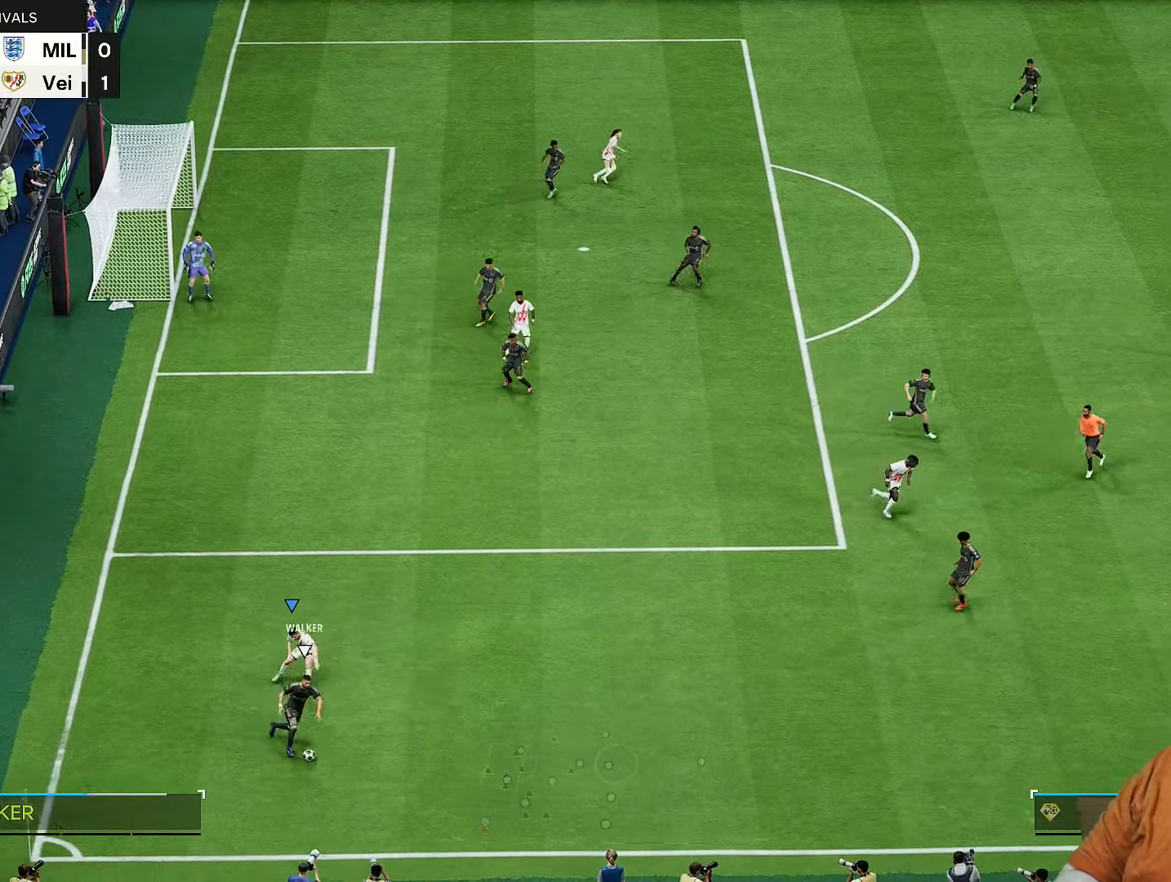
{"buttons": ["R2"], "left_stick": "right", "right_stick": "center", "events": [[383, "left_stick", "right"]]}
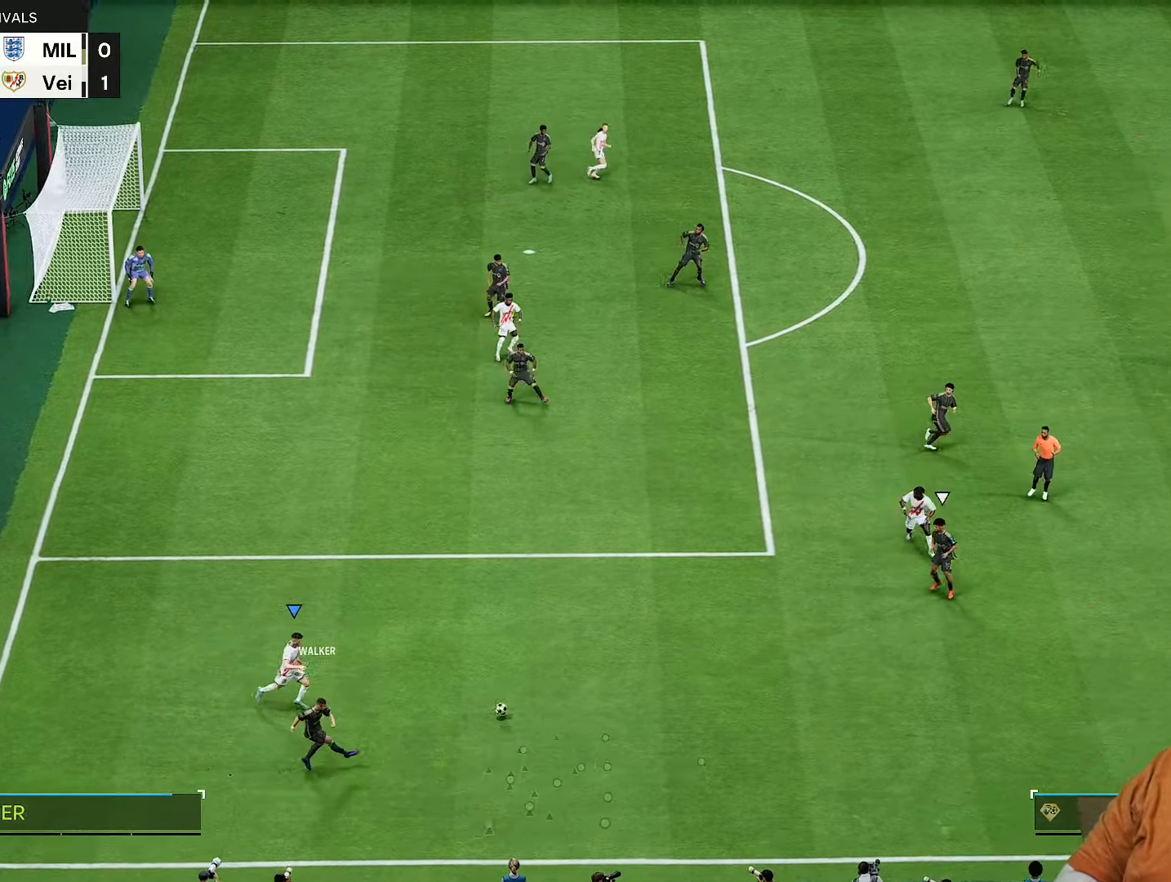
{"buttons": ["R2"], "left_stick": "down-left", "right_stick": "center", "events": [[150, "L1", "down"], [150, "left_stick", "down-right"], [250, "L1", "up"], [250, "left_stick", "down"], [483, "left_stick", "down-left"]]}
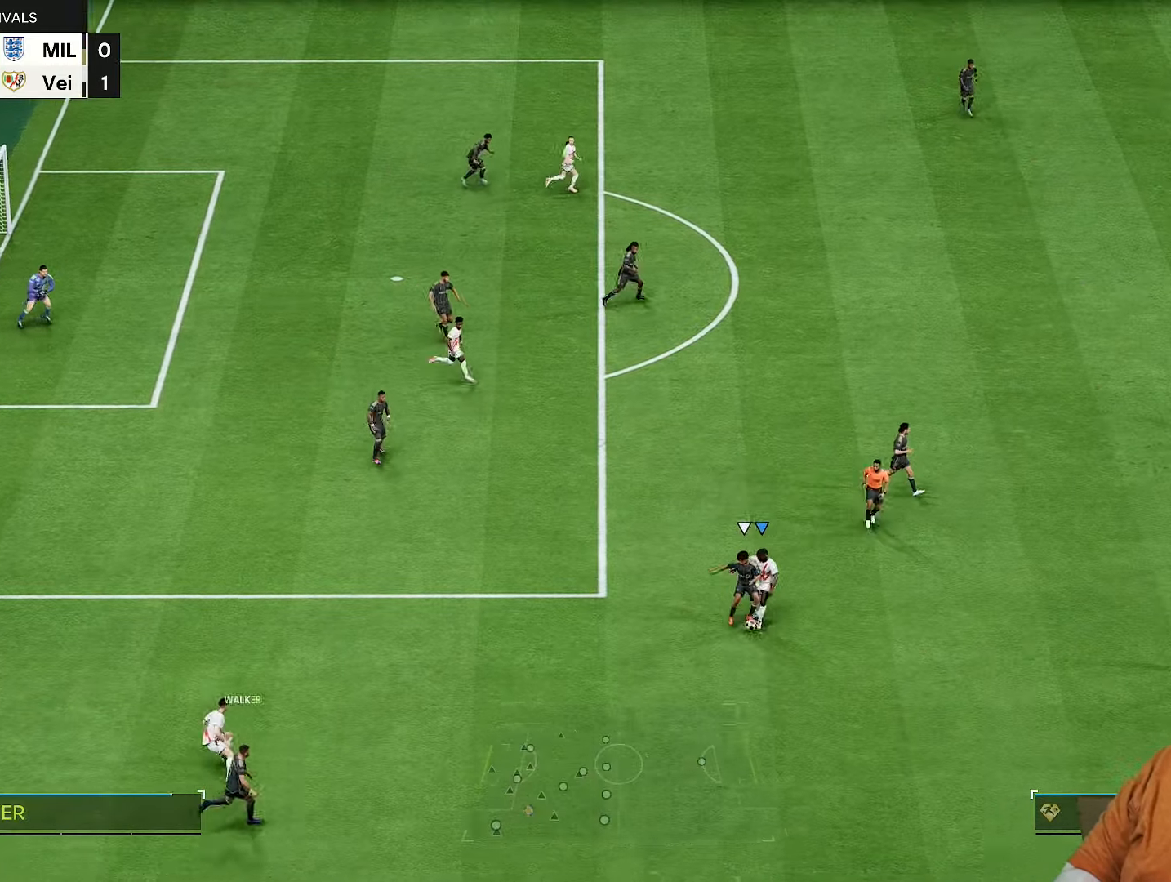
{"buttons": ["R2"], "left_stick": "left", "right_stick": "center", "events": [[283, "left_stick", "down"], [483, "left_stick", "left"]]}
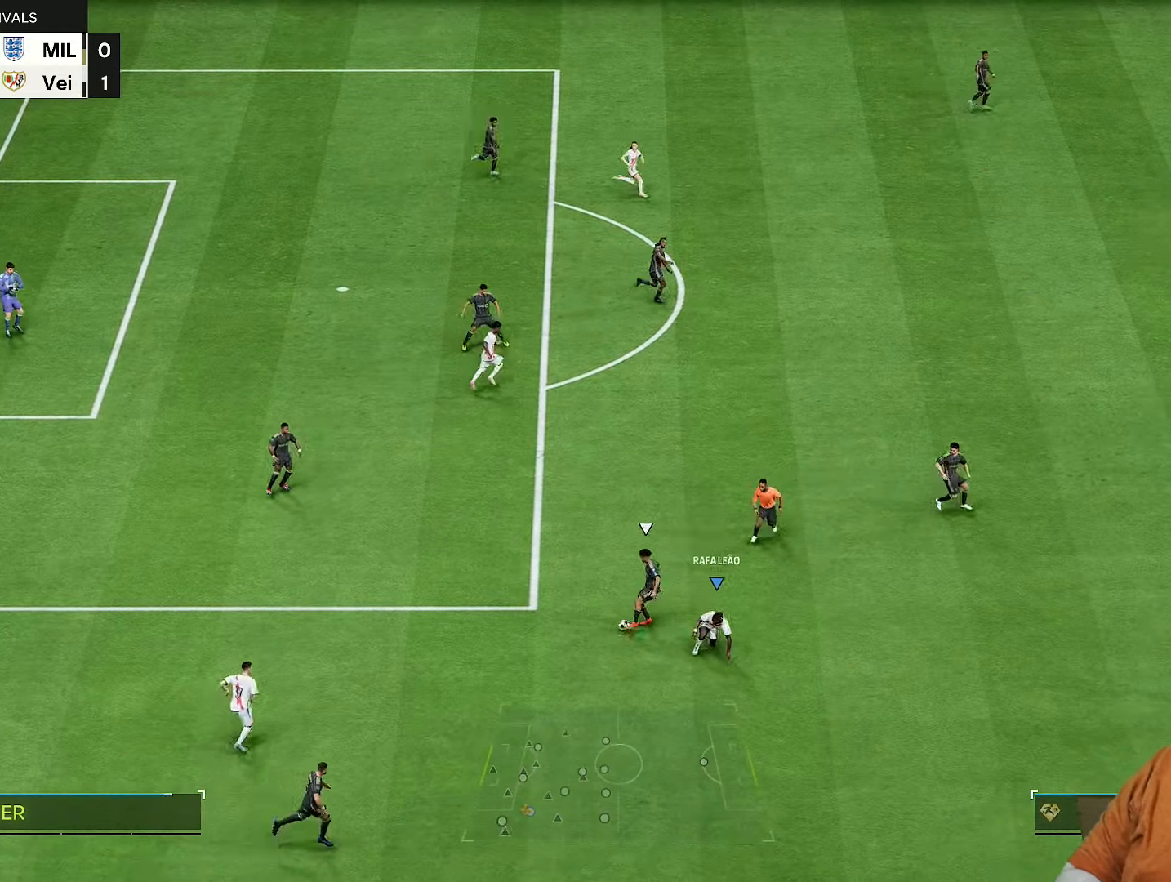
{"buttons": ["R2"], "left_stick": "up-right", "right_stick": "center", "events": [[83, "L2", "down"], [83, "left_stick", "up-left"], [267, "L2", "up"], [383, "left_stick", "up-right"]]}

**EXERCISE DESCRIPTION:**
Check each line of the listing for "down". Show those that have it.

**COMPLETED TASK:**
{"buttons": ["R2"], "left_stick": "down-left", "right_stick": "center", "events": [[150, "L1", "down"], [150, "left_stick", "down-right"], [250, "L1", "up"], [250, "left_stick", "down"], [483, "left_stick", "down-left"]]}
{"buttons": ["R2"], "left_stick": "left", "right_stick": "center", "events": [[283, "left_stick", "down"], [483, "left_stick", "left"]]}
{"buttons": ["R2"], "left_stick": "up-right", "right_stick": "center", "events": [[83, "L2", "down"], [83, "left_stick", "up-left"], [267, "L2", "up"], [383, "left_stick", "up-right"]]}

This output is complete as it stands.